According to Rubin, Google will make money from the sale of the phone, but he said the company's main aim is to promote web use and feed its online advertising business.
"To help Android adapt to the needs of consumers, we apply our engineer resources with select projects with partners. In this way, we have accelerated the progress of innovation," Google's Mario Queiroz said. "A long time ago, we asked ourselves the questions: What if we worked even more closely with partners?"
Google Nexus One
As countless press reports indicated, Google's new phone is indeed named with a nod to Philip K. Dick's Do Androids Dream of Electric Sheep? Queiroz referred to the device as a "superphone."
"It belongs to an emerging category of phones we call the superphone," he said.
Measuring 11.5mm thick and weighing 130 grams, the new phone includes a 3.7-inch AMOLED display, a 1GHz Qualcomm Snapdragon processor, a 5 megapixel camera that takes video, and a trackball that lights up when you receive an email or phone call. It is the first Android phone to include noise cancellation, and it includes a voice-enabled keyboard.
The phone is based on Android version 2.1. Google says it will open source this new version of its mobile stack soon. ®
Updated: This story has been updated with ongoing information from Google's press conference, and it was later updated to clarify the version of Android that runs on the Nexus One and clarify the device's wireless support.
Why is everyone acting so indignant just because it's Google branded? It's a hell of a nice phone, and even nicer for the price point (which is admittedly high, but not nearly as high as anything that can reasonably compete with it).
Marketing bluster is what it is, but this phone is pretty much exactly what it claims to be. Powerful, easy to use and fully featured. Nice camera, nice processor, ability to do whatever you need. Looks to be well on top of the pile.

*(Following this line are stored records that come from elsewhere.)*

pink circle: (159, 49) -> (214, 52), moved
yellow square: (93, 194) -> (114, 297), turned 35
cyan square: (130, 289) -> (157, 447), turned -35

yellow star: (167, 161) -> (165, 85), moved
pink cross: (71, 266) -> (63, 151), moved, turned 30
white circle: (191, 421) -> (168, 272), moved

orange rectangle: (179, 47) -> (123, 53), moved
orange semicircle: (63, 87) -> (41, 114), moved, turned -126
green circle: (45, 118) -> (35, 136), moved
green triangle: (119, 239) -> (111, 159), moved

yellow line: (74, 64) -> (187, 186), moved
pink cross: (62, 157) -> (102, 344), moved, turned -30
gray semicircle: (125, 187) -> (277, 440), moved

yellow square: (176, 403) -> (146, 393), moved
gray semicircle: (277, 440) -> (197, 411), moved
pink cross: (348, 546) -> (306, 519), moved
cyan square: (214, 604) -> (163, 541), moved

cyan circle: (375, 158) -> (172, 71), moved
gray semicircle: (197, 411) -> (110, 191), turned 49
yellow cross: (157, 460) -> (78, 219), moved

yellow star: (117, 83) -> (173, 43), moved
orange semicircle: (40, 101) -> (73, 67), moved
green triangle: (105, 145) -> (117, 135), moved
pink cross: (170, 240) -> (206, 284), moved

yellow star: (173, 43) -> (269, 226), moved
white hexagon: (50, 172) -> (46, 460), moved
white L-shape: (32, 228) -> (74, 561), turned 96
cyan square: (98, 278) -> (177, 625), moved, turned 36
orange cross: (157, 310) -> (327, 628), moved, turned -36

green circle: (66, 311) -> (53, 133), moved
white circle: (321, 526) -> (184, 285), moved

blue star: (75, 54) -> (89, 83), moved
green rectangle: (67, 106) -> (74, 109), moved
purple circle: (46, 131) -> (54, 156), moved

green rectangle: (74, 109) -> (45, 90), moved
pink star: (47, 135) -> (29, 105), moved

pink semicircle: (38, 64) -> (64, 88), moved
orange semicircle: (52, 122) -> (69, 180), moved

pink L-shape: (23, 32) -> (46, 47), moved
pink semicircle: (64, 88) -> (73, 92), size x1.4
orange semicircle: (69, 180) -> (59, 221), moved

Two points for the "innovation" crowd:
1) Why all the complaints just because it doesn't do something stupid like double as an XBox 360 and 47" plasma TV, or maybe it should be a Cisco router too? :/ It already does more than a rational person wants from a phone, all that's left is to polish it right, which Google/HTC seem to have done.

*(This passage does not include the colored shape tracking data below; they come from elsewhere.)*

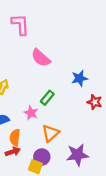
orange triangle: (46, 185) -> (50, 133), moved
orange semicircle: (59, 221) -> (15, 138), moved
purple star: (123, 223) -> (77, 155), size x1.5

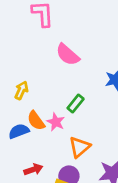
orange semicircle: (15, 138) -> (36, 121), moved, turned -42

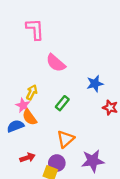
yellow arrow: (21, 90) -> (32, 92), moved
pink star: (56, 122) -> (23, 105), moved

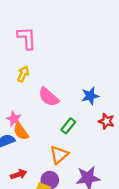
pink semicircle: (56, 63) -> (49, 97), moved
yellow arrow: (32, 92) -> (23, 74), moved
green rectangle: (62, 103) -> (68, 126), moved

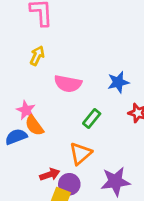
pink semicircle: (49, 97) -> (68, 84), turned -30
red arrow: (19, 174) -> (50, 174), moved

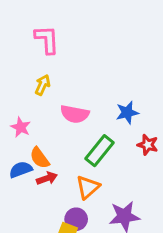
pink star: (26, 110) -> (21, 127), moved
green rectangle: (92, 119) -> (99, 151), size x1.5
red arrow: (50, 174) -> (47, 178), moved

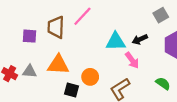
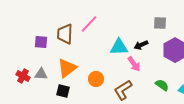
gray square: (161, 15) -> (160, 23), turned 32
orange triangle: (58, 65) -> (67, 68), turned -40
black square: (71, 90) -> (63, 91), moved

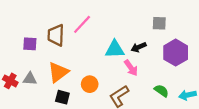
black square: (63, 91) -> (62, 97), moved

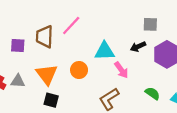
black arrow: (139, 47) -> (138, 47), moved
orange triangle: (58, 72) -> (47, 74), turned -30
orange circle: (90, 84) -> (79, 70), moved

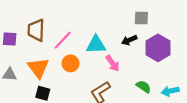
pink line: (71, 25) -> (63, 40), moved

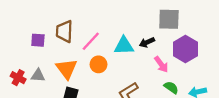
gray square: (141, 18) -> (169, 19), size x1.5
black arrow: (129, 40) -> (147, 42), moved
pink arrow: (113, 63) -> (161, 64), moved

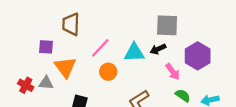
gray square: (169, 19) -> (167, 25), moved
brown trapezoid: (64, 31) -> (71, 24), moved
orange triangle: (67, 69) -> (65, 67), moved

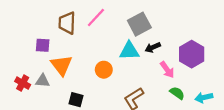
gray square: (167, 25) -> (139, 24), moved, turned -30
pink line: (100, 48) -> (96, 17), moved

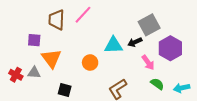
gray square: (139, 24) -> (149, 25), moved

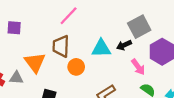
brown trapezoid: (57, 20) -> (61, 46), moved
purple square: (34, 40) -> (14, 28), moved

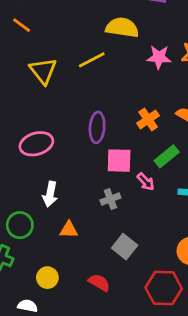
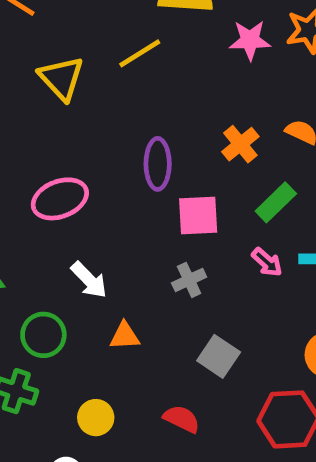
pink arrow: (146, 182) -> (267, 262), moved
white arrow: (50, 194) -> (89, 280), turned -50

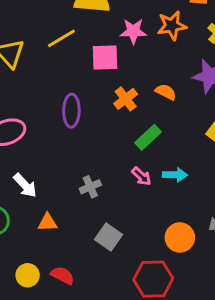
pink square: (198, 216) -> (105, 58), moved
red semicircle: (182, 419) -> (62, 275), moved

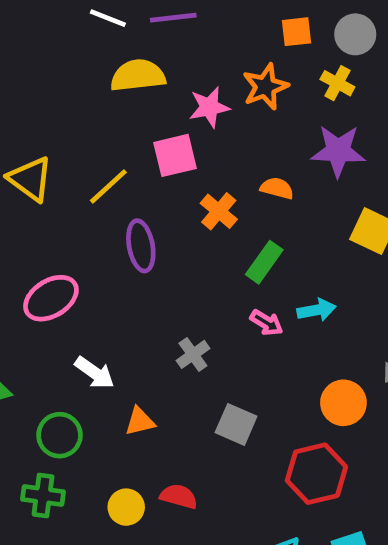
yellow line: (61, 38) -> (108, 186), moved

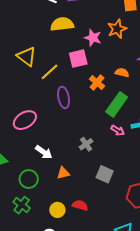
pink star: (209, 107) -> (93, 38), turned 30
yellow triangle: (30, 179) -> (27, 56), moved
green rectangle: (264, 262) -> (117, 104), size x1.4
green cross: (43, 495) -> (22, 205), turned 30

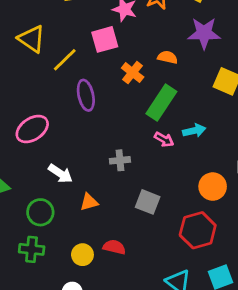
gray cross: (86, 144) -> (120, 160), turned 32
green cross: (22, 205) -> (32, 249), turned -30

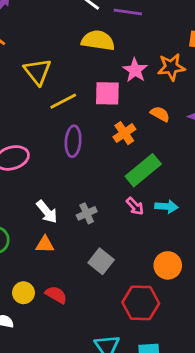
orange semicircle: (168, 57) -> (160, 114), moved
gray cross: (120, 160) -> (87, 213), turned -36
white arrow: (60, 173) -> (47, 212), moved

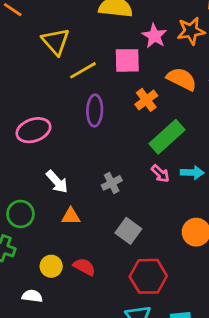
orange semicircle: (160, 114) -> (182, 79), size x1.5
white arrow: (47, 212) -> (57, 182), moved
red hexagon: (141, 303) -> (148, 276), moved

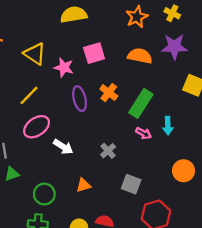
pink star: (154, 36) -> (64, 67), moved
yellow line: (83, 70) -> (29, 95), moved
orange cross: (146, 100) -> (109, 93), moved
cyan arrow: (192, 173) -> (168, 126), turned 102
white arrow: (57, 182) -> (63, 147), moved

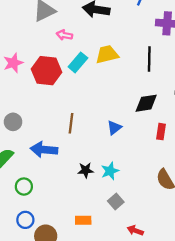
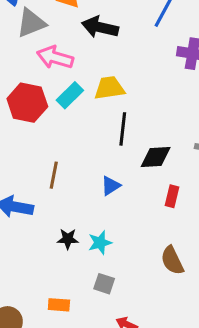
pink arrow: (64, 35) -> (55, 57), size x1.6
black line: (149, 59) -> (123, 129), moved
gray square: (116, 201) -> (104, 284), turned -35

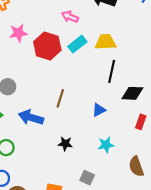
pink arrow: (55, 57) -> (70, 17), size x0.7
cyan star: (100, 243) -> (106, 145), moved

2) Most of you seem to be comparing it negatively to the iPhone on this innovation point. Maybe if you had been aware of the smartphone market before Steve Jobs beamed the orders to buy an iPhone into your brain, you'd realize that the iPhone is nothing more than a derivative product itself. HTC has been making things just like the iPhone since 2003, Nokia made the 7710 around that same time, Samsung made the i700, Motorola A1000 and so on. Heck, right as the iPhone was released LG was releasing the Prada and Viewty, which were essentially the iPhone but one far more stylish and the other with far superior hardware.
The irony of hating on anyone who likes this phone as a mindless Google fanboy while touting your iPhone as some sort of revolutionary (you know, like the guy on your t-shirt) is hopefully not lost.
Google's mystery cloak
> This post will be continuous updated as Google veils new information.
So the article will be getting shorter?
When they release the source code you can have a look can't you.
One way it could kill the iPhone
Most comments seem to be focussing on the hardware. Loads of predictable "so what, it's just an iPhone copy" stuff.
The crucial point here will be the software. If Google allow 3rd party apps to be loaded, then Apple are in serious trouble. Apple's increasingly unpopular draconian closed shop business model is their weakness (and don't give me all the "it ensures QA" bollocks arguments either - it's all about total control with Apple and it will only get worse with their upcoming silly money tablet).
Google will know..
...where I go and when;
Who I call and when;
What I search for and when;
What I book/buy on the mobile and when;
Potentially who I associate with and when (assuming they also have a Borg-phone);
Pretty much everything about me.
And they expect me to want their phone?
Feck that. Feck that very much.
"Do no evil"? Too late Mr. Schmidt, way too late.